Il n'est pas tourné que vers le passé. On assiste à une drôlissime séance de travail entre le chanteur, son attachée de presse (Nicole Calfan) et son webmaster (Vincent Heden) qui leur explique comment assurer sa présence sur les réseaux sociaux. C'est comme si tu me parlais avec des bip commente Guy. C'est vrai que le lexique est pointu et abscons. Moi-même, pourtant un peu plus aguerrie que le personnage, je n'ai pas tout compris.

L'humour n'est jamais loin, par exemple dans cette séquence où dans une belle complicité le fils et le père (on notera que Gauthier et Guy ont la même initiale), assis à une terrasse de café, inventent une vie de serial killer à chaque passant.

Gauthier fait semblant jusqu'au bout, posant à son interlocuteur les questions d'usage à la situation de l'interview. Guy répond qu'il est de Metz. Il dira plus tard qu'il a un fils qui s'appelle Frédéric. On remarque qu'on n'est pas loin de sa réalité. Le comédien est né à Strasbourg et son fils s'appelle Ferdinand. Si on pouvait l'interroger on lui demanderait ce qu'il a mis de lui dans le personnage de Guy et dans ce film ... dédié à Tom et Ferdinand.
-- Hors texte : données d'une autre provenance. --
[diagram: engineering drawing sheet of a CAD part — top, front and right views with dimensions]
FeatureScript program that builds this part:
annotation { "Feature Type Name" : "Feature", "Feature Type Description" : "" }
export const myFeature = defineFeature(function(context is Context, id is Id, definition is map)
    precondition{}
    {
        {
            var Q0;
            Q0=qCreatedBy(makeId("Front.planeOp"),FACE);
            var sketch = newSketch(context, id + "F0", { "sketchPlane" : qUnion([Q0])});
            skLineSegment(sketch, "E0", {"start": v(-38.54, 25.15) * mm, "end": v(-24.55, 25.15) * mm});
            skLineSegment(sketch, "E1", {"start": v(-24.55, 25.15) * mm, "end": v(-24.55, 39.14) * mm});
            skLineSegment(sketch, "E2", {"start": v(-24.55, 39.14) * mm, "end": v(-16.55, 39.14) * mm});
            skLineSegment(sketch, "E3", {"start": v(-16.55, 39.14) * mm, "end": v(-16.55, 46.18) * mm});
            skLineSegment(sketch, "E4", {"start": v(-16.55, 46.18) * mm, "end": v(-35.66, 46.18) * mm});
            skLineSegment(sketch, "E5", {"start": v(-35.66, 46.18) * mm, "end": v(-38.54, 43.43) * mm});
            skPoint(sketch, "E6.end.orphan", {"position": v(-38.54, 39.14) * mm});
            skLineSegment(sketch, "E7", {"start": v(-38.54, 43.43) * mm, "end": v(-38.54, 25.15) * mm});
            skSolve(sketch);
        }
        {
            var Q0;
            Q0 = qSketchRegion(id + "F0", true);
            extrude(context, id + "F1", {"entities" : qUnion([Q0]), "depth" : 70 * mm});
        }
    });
C'est Tom Dingler qui est Gauthier, un rôle difficile puisqu'on ne le voit quasiment jamais. Comme il est touchant lorsqu'il murmure papa, papa à mi-voix alors que son père ne semble pas le remarquer, occupé à marcher dans la garrigue. Par contre le fils légitime est lui interprété par Bruno Sanches (qui jouait déjà dans le premier film d'Alex, Le talent de mes amis), que l'on connait par ailleurs pour être ... Liliane ... (du célèbre duo Catherine et Liliane que l'on adore regarder sur Canal +).
Et quand Alex Lutz se balade à cheval on reconnait sa passion pour l'équitation. On se doute qu'il n'est pas doublé.

On sourit de l'audace de faire dire à ce Jamet des choses que tout le monde pense mais n'oserait pas clamer sur un plateau de télévision. Il s'autorise à balancer mine de rien que Fogiel n'a rien inventé avec son divan puisque Henri Chapier avait quasiment le même des années plus tôt.

Le film est émaillé de nostalgie et d'humour, souvent discret comme cette allusion à James Bond ... Jamet plus jamais.

Alex Lutz a l'amour de la chronologie éclatée. A la fin du film le cheval revient seul au moment où on sentait que le fils allait révéler son identité. Les rôles s'inversent alors.

Prends la galop mon garçon, expression familière mais ô combien lourde de sens.

Le film s'achève sur un medley et on remarque que les images en noir et blanc du début sont montrées à l'envers. En étant amené à regarder le film avec les yeux de Gauthier on se trouve d'une certaine façon en position de "co-auteur" du film. On en ressort sans avoir de certitude à propos de ce que ce c'est que réussir sa vie, et être un bon père ... et tant mieux parce que les réponses demeurent personnelles.